The server has run various versions of freenas since Feb 16. No issues, system has been stable. Recently upgraded to FN11.2 U2.1 and experienced two instances where after a few hours of me reading data via SMB at 6-8Gbit/s system becomes unresponsive.
System has been stable up until the 11.2 U2 upgrade.I have had the exact same issue on another of my servers (almost identical config). Rolling back to 11.1 resolved this issue on that system.
I plan to leave this system on 11.2U2 to help diagnose the issue here - it is non-production, but has data on the array ready to become production. Im happy to provide any logs etc to help with this.
By unresponsive I mean:
- Netdata page freezes, no updates. 'chart not found on url' error if I refresh the page.
- SMB connections are dropped on clients.
- SSH connections can be made, but freeze after 'Welcome to freenas'. No prompt as such, can type in session but nothing actually happens. Any existing SSH connections made before issue also freeze when attempting to read from disk? ('ls' returned results, ie worked, 'smbstatus' froze' )
- connecting to the web admin interface fails.
- system responds to ping
This has just happened again:
1. I logged into the console, I saw some errors - screenshot attached.
I was able to run some commands at the console (ls. ifconfig and dmesg. When I tried 'zfs list' the console became unresponsive.)
2. I performed a reset via IPMI, when booted up, the Chelsio network adapter comes up with its ports in status: no carrier. doing a netif stop start lets me ping out, but obviously nothing else works.
When booting after the reset I see the errors:
Error1: Occurs more than 30 times, fills the screen repeatedly.
@Error: attempt to write a readonly database
[: : bad number@
To help describe where this occurs during boot - the next message after this error is: middlewared: loading completed
Error2: When importing pools, occurs more than 30times, fills the screen - not the same error. Here is a sample:
@condensing: txg 230668, msp  0xfffff802b977dc00, vdev id 0, spa C3-J0-V1@
Screenshot image 'import pools' attached. C3-J0-V1 etc are the pool names.
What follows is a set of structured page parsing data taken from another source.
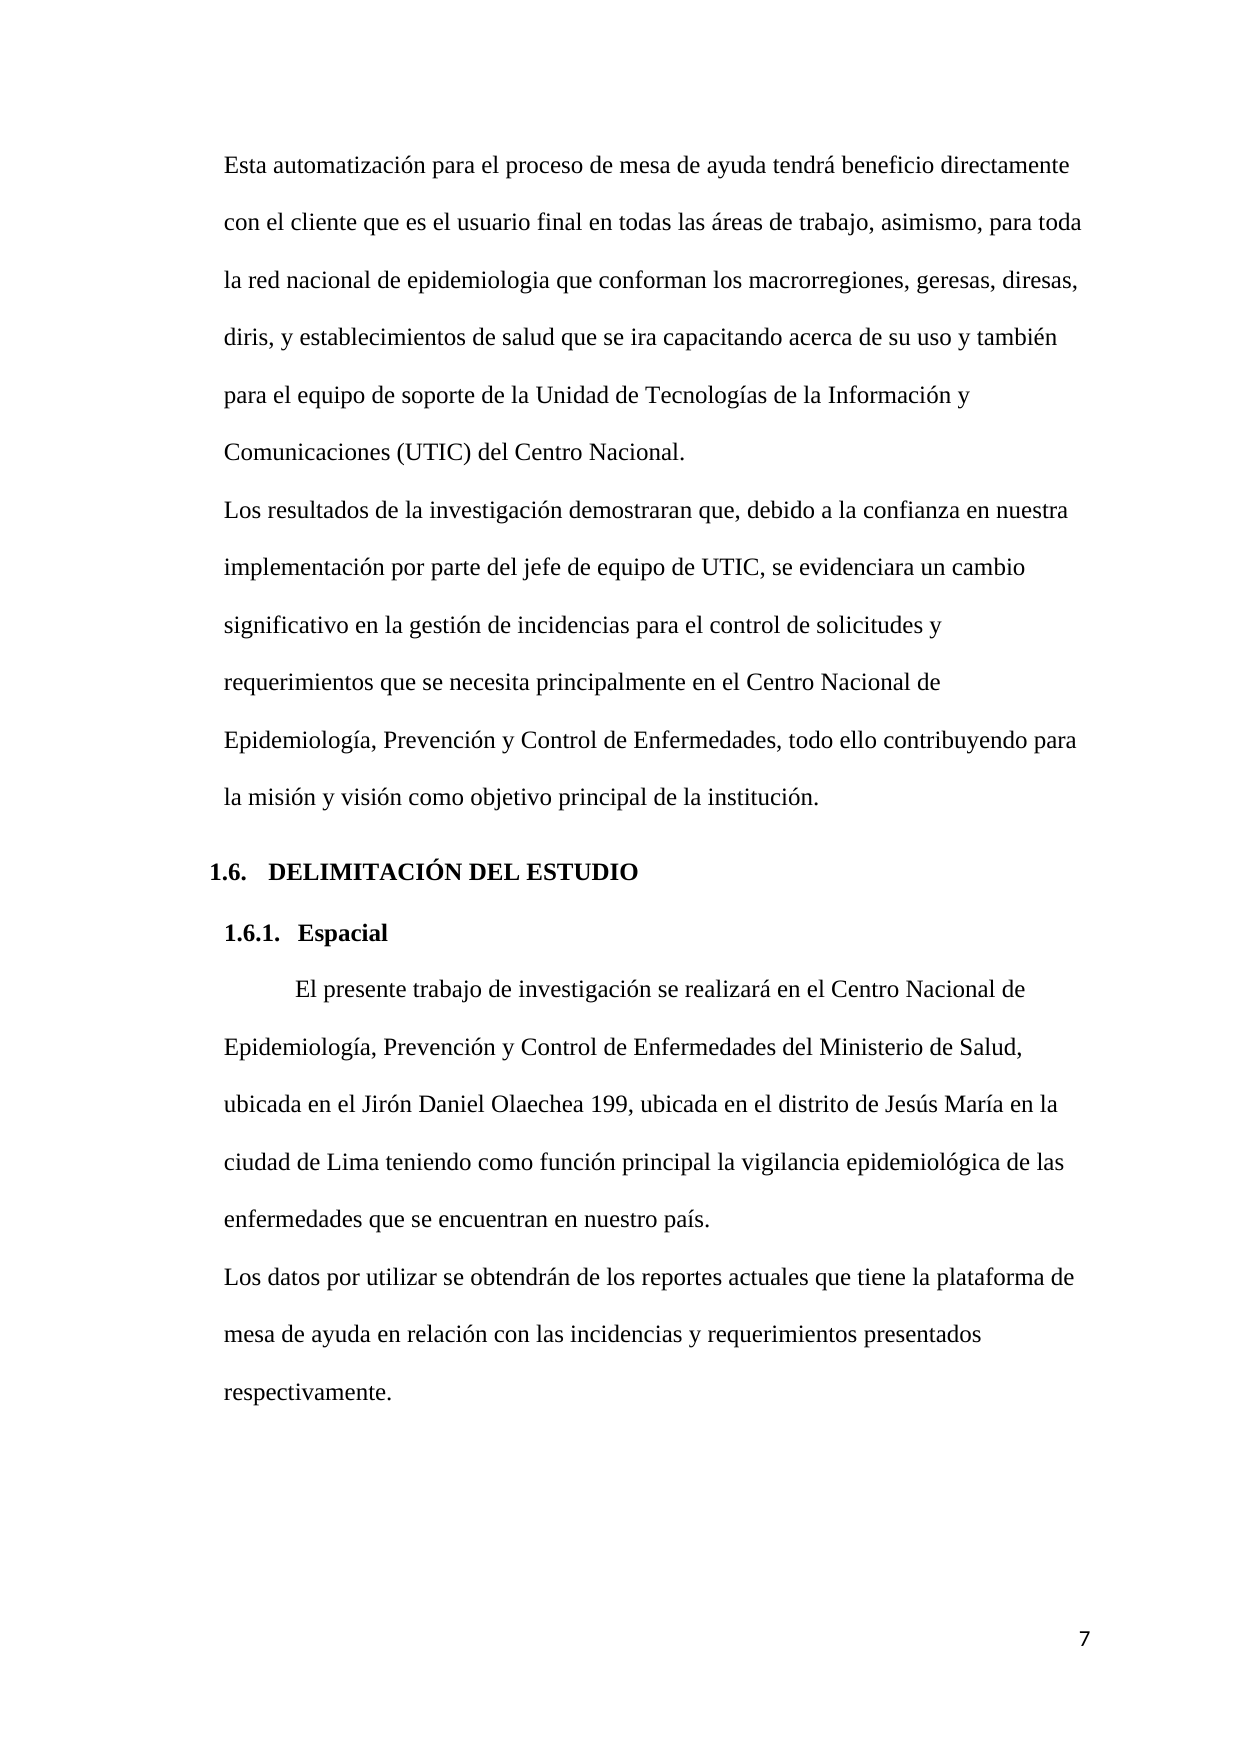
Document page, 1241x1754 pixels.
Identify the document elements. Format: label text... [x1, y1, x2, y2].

subtitle DELIMITACIÓN DEL ESTUDIO [209, 857, 1090, 885]
list Esta automatización para el proceso de mesa de ayuda tendrá beneficio directamente con el cliente que es el usuario final en todas las áreas de trabajo, asimismo, para toda la red nacional de epidemiologia que conforman los macrorregiones, geresas, diresas, diris, y establecimientos de salud que se ira capacitando acerca de su uso y también para el equipo de soporte de la Unidad de Tecnologías de la Información y Comunicaciones (UTIC) del Centro Nacional. [224, 150, 1090, 466]
subtitle Espacial [224, 918, 1090, 947]
list Los datos por utilizar se obtendrán de los reportes actuales que tiene la plataforma de mesa de ayuda en relación con las incidencias y requerimientos presentados respectivamente. [224, 1262, 1090, 1406]
list Los resultados de la investigación demostraran que, debido a la confianza en nuestra implementación por parte del jefe de equipo de UTIC, se evidenciara un cambio significativo en la gestión de incidencias para el control de solicitudes y requerimientos que se necesita principalmente en el Centro Nacional de Epidemiología, Prevención y Control de Enfermedades, todo ello contribuyendo para la misión y visión como objetivo principal de la institución. [224, 495, 1090, 811]
list El presente trabajo de investigación se realizará en el Centro Nacional de Epidemiología, Prevención y Control de Enfermedades del Ministerio de Salud, ubicada en el Jirón Daniel Olaechea 199, ubicada en el distrito de Jesús María en la ciudad de Lima teniendo como función principal la vigilancia epidemiológica de las enfermedades que se encuentran en nuestro país. [224, 974, 1090, 1233]
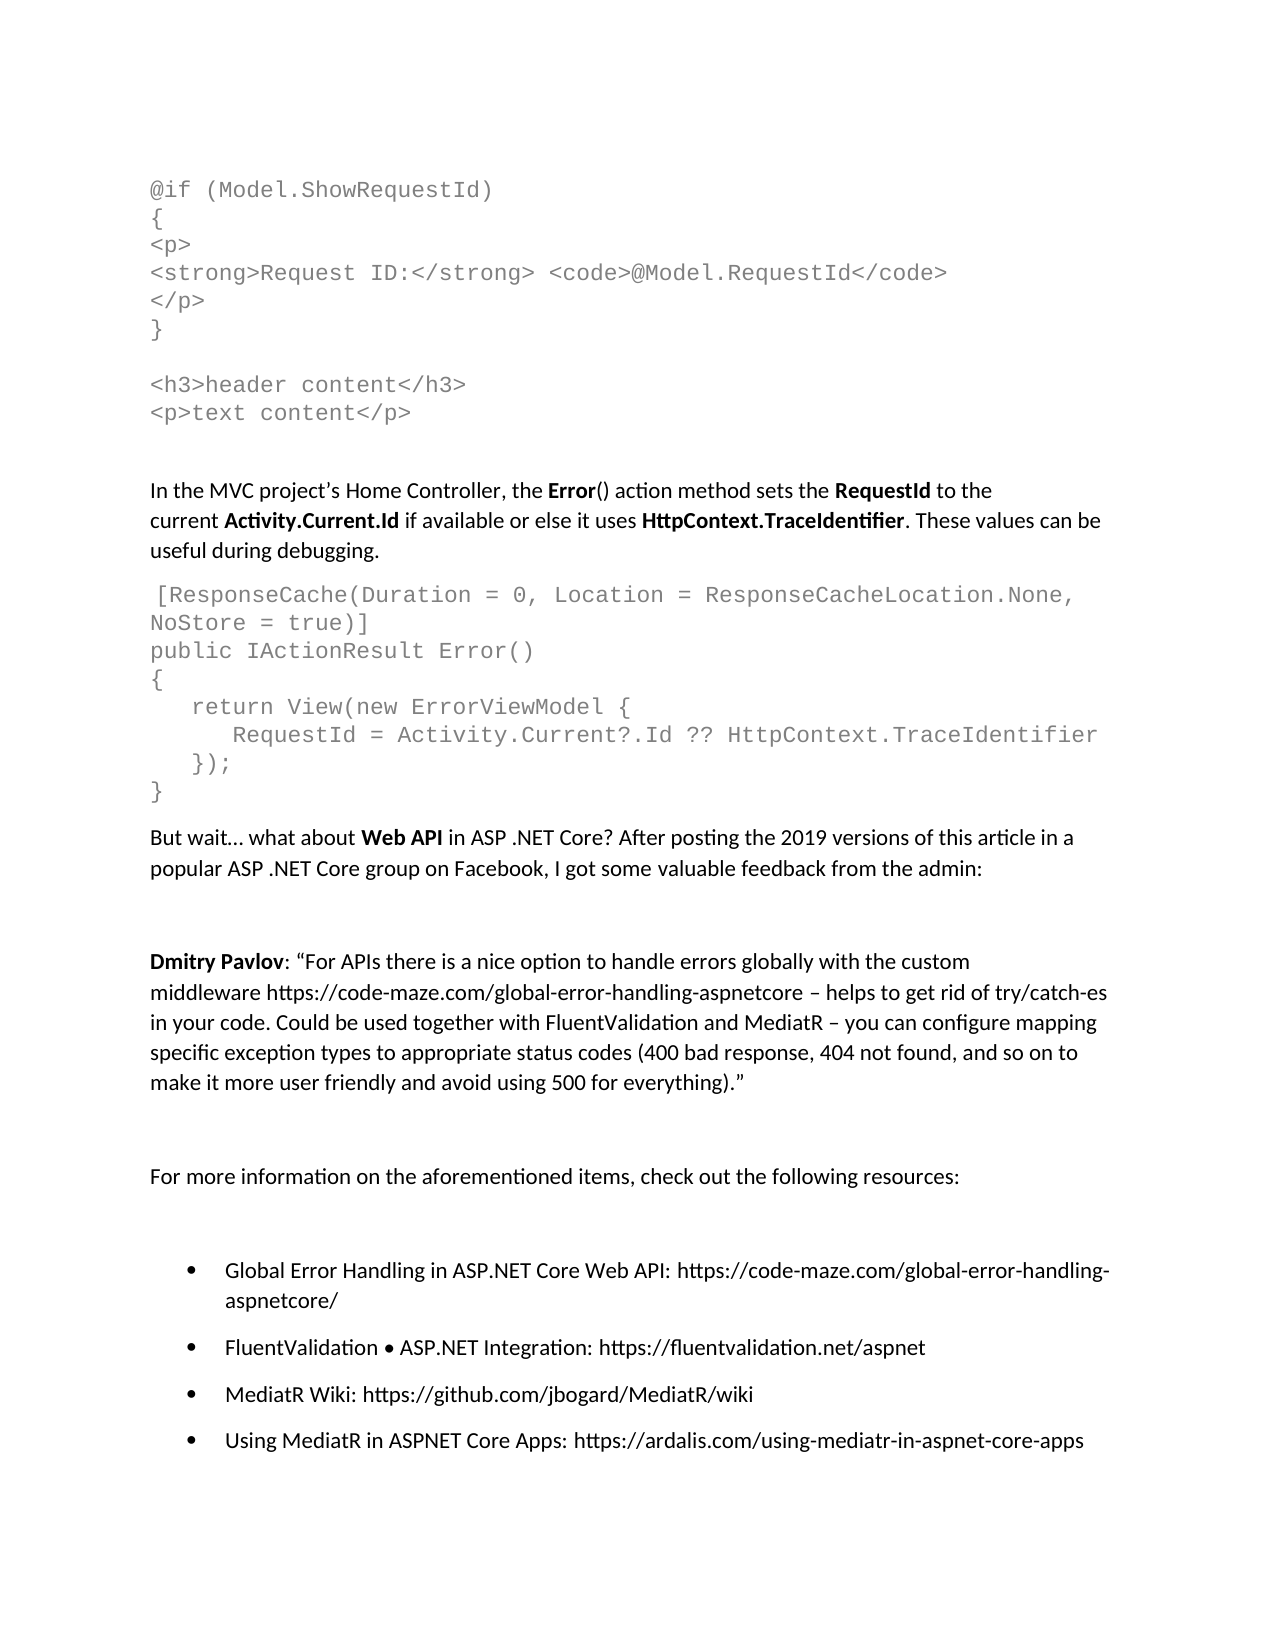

3. I performed a another reboot - network comes up, everything in working order.
Supermicro X10DRW Motherboard
CPU 2x Intel(R) Xeon(R) CPU E5-2620 v3 @ 2.40GHz (2400.05-MHz K8-class CPU)
Memory: 256GB EEC registered
Disks: 2x SATA DOMs for boot vol. 90bay jbod (Supermicro SC946ED) attached via SAS3 (SAS3008 - LSI9300-8e). Multipathed.
Networking: Chelsio T520-CR. Ports aggregated. VLAN interface configured.
This issue has occurred twice on this system, and twice on another system that has since been downgraded. Downgrading resolved this issue on the other system. Im happy to wipe this system and install from fresh - but I thought the devs might want to know why an upgrade causes these crashes. I wouldn't have raised this but for the fact this has occurred on more than one server.